Nikolai A. Timchenko, Ph.D.
Ph.D 1984. St. Petersburg Institute of Experimental
Medicine, Russia
Associate Professor of Pathology & Huffington Center
on Aging
Baylor College of Medicine, Building: Alkek Tower,
Room: ALKT-N803
Phone: 713.798.1567
E~mail: nikolait@bcm.tmc.edu
RESEARCH INTERESTS:
My laboratory investigates a molecular basis for the loss of proliferative capacities in liver of old animals. The elucidation of the molecular basis for the reduced proliferative capacities of old livers is an important step in the development of therapeutic interventions to correct liver proliferation in older organisms. Our studies are primarily focused on a family of transcription factors, C/EBP, that play a crucial role in the regulation of liver growth and differentiation. We found that one of the members of C/EBP family, C/EBPa, arrests liver proliferation by direct inhibiting cdk2 and cdk4. The mechanisms of this inhibition involve direct protein-protein interactions and do not depend on the transcriptional activity of C/EBPa. Recently we found that aging switches the growth inhibitory pathway of C/EBPa from inhibiting cdks to repression of E2F transcription. In old livers, C/EBPa forms a high MW C/EBPa-Rb-E2F4 complex which binds to E2F promoters and represses E2F transcription. Our data suggest that old livers are not able to proliferate after partial hepatectomy, since the cascade of gene expression after PH lacks pathways capable of eliminating the C/EBPa-mediated E2F repression.
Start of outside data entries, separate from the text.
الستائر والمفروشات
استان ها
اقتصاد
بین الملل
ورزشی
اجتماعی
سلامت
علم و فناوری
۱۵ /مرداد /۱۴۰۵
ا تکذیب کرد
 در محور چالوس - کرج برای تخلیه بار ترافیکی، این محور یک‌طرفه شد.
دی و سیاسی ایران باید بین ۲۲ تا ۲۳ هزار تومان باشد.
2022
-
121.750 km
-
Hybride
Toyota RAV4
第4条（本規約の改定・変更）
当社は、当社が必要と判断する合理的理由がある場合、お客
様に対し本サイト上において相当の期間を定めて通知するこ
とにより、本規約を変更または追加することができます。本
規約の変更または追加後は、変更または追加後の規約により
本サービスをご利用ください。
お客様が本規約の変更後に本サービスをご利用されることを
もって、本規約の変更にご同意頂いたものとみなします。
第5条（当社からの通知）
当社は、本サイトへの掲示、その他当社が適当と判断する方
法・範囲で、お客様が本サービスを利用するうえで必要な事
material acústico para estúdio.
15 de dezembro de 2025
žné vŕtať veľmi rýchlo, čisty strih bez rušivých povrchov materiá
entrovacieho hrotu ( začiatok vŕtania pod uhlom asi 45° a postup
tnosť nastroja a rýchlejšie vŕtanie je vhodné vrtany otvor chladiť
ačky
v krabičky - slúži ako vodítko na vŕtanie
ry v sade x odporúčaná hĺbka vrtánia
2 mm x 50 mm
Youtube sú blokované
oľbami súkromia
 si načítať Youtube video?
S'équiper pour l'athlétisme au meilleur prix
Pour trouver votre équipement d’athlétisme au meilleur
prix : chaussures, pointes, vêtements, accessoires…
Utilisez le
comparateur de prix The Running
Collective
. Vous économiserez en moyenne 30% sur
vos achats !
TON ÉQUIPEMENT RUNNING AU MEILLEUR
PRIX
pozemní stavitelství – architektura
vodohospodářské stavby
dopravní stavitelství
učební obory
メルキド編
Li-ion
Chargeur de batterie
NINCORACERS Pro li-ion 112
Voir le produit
The second direction in my lab is the investigation of the role of RNA binding proteins in the regulation of cell growth, differentiation and replicative senescence. We found that RNA binding proteins regulate the expression of cell cycle proteins via direct interaction with corresponding mRNAs. CUG-triplet repeat binding protein, CUGBP1, binds to mRNAs coding for C/EBPb and for p21 and controls translation of these mRNAs. We identified a new RNA binding protein, calreticulin (CRT), which also interacts with the 5' regions of p21 and C/EBPb mRNAs. Our recent data show that the competition of CUGBP1 and CRT for the regulation of p21 translation determines whether cells proliferate or develop a senescent phenotype. In young fibroblasts, CRT binds to the 5'region of p21 mRNA and blocks p21 translation. In senescent fibroblasts, CUGBP1 is activated and replaces CRT from p21 mRNA leading to an increase of p21 translation. Our data suggest that this competition determines cell fate.
Research in my lab is supported by two NIH R01 awards and by PPG award (PI - Dr. J. Smith., Project Leader - Timchenko Nikolai A).
Selected Publications
Welm, A.L., Mackey, S.L., Timchenko, L.T., Darlington G.J., and Timchenko N.A. Translational induction of LIP during acute phase response leads to repression of C/EBP alpha mRNA. J Biol Chem., 275:27406-27413, 2000.
Timchenko, N.A., Iakova, P., Cai, Z-J., Smith, J.R. and Timchenko, L.T. Molecular basis for impaired cell cycle withdrawal in myotonic dystrophy. Mol. Cell. Biol. v21:6927-6938, 2001.
Wang, H., Wilde, M., Iakova, P., Welm, A., Goode, T., Roesler, W. J., and Timchenko, N.A. C/EBPa arrests cell proliferation through direct inhibition of cdk2 and cdk4. Molecular Cell, 8: 817-828, 2001.
Wang, H., Goode, T., Iakova, P. Albrecht, J. and Timchenko N.A. "C/EBPa triggers proteasome-dependent degradation of cdk4 during growth arrest. EMBO J. 21:930-941, 2002.
Timchenko, L.T., Iakova, P., Welm, L.A., Cai Z-J. and Timchenko, N.A. Calreticulin interacts with C/EBPa and C/EBPb mRNAs and represses translation of C/EBP proteins. Mol Cell Biol. 22:722-7257, 2002.
Iakova, P., Awad, S.S. and Timchenko N.A. Aging reduces proliferative capacities of liver by switching pathways of C/EBPa growth arrest. Cell 113:495-506, 2003.